The other day, I made a huge batch of “Japanese Curry) which is totally a different dish from the Indian version, and suddenly I wanted to have Katsu-Curry (Japanese Curry with pork cutlet).
- Pork Loin (I usually look for ones with more fat!)
- Panko (Japanese Breading, which is more coarse than the typical American ones)
- Salt, Pepper
- Vegetable Oil
- Pound pork with either meat pounder or back of the knife
- If you like cheese, try Cheesy-Tonkatsu by cut a slit on the side of the loin (make it almost like a bag) before pounding. Once pound the meat, fill the slit with your favorite melting cheese
- Salt/Pepper the pork once pounded
- Coat the pork with flour, dip in beaten eggs, cover it with panko, then dip back in egg and put more panko for extra crispy crust. You can go without the second round of egg and panko, but this will make the crust very light and crispy and worth it IMO…
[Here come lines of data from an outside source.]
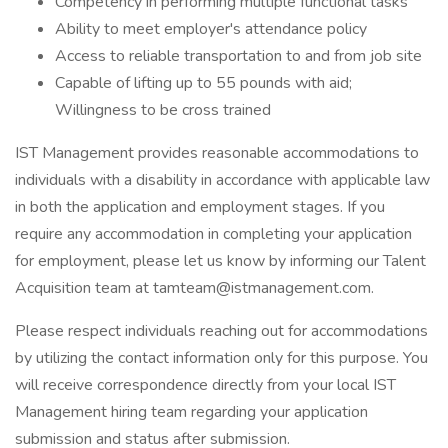
Competency in performing multiple functional tasks
Ability to meet employer's attendance policy
Access to reliable transportation to and from job site
Capable of lifting up to 55 pounds with aid;
Willingness to be cross trained
IST Management provides reasonable accommodations to
individuals with a disability in accordance with applicable law
in both the application and employment stages. If you
require any accommodation in completing your application
for employment, please let us know by informing our Talent
Acquisition team at tamteam@istmanagement.com.
Please respect individuals reaching out for accommodations
by utilizing the contact information only for this purpose. You
will receive correspondence directly from your local IST
Management hiring team regarding your application
submission and status after submission.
- Heat oil in deep pot, in medium (or slightly lower) heat. I don’t know the actual temperature for the oil, but when you drop a piece of bread crumbs, and if it het the bottom and raise back up right away with bubbles, you know it’s ready… (or if you have wooden chop sticks, dip in oil and if they start bubbling it’s ready…)
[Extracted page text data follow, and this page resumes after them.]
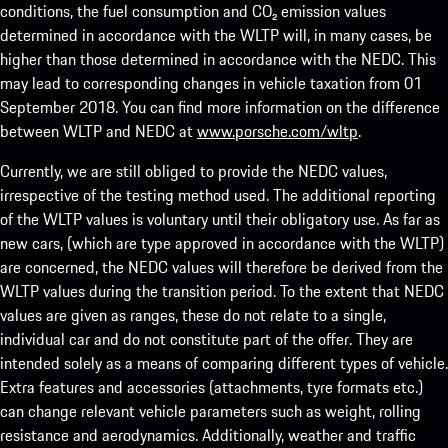
conditions, the fuel consumption and CO₂ emission values
determined in accordance with the WLTP will, in many cases, be
higher than those determined in accordance with the NEDC. This
may lead to corresponding changes in vehicle taxation from 01
September 2018. You can find more information on the difference
between WLTP and NEDC at
www.porsche.com/wltp
.
Currently, we are still obliged to provide the NEDC values,
irrespective of the testing method used. The additional reporting
of the WLTP values is voluntary until their obligatory use. As far as
new cars, (which are type approved in accordance with the WLTP)
are concerned, the NEDC values will therefore be derived from the
WLTP values during the transition period. To the extent that NEDC
values are given as ranges, these do not relate to a single,
individual car and do not constitute part of the offer. They are
intended solely as a means of comparing different types of vehicle.
Extra features and accessories (attachments, tyre formats etc.)
can change relevant vehicle parameters such as weight, rolling
resistance and aerodynamics. Additionally, weather and traffic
- Now the fun part. Start deep frying! Almost whenever I fry things, I double fry them. It ensure the ingredients are cooked all the way through, and also makes the crust crispy, even after getting cold!
- The first frying is to get the crust cooked solid, and start getting some heat in to the meat. Once the first frying is done put it aside on a rack, while frying the rest of the pieces
- After all pieces get the first bathe in oil, start the second frying. While sitting on the rack the remaining heat will continue cooking the meat, and this round of cooking is to get a color on the crust.
Tonkatsu matches very well with shredded cabbage. I usually layer cabbage and lettuce leaves, and then shred them together for better (or at least for me) texture. Then pour “Tonkatsu Sauce (Must have, and easily found at any Asian Grocery stores), Karashi (Japanese Mustard), and mayonnaise if you like it.
Of course the freshly fried ones taste the best, but you can freeze them and then warm it up in oven if you cook a lot (which I always do).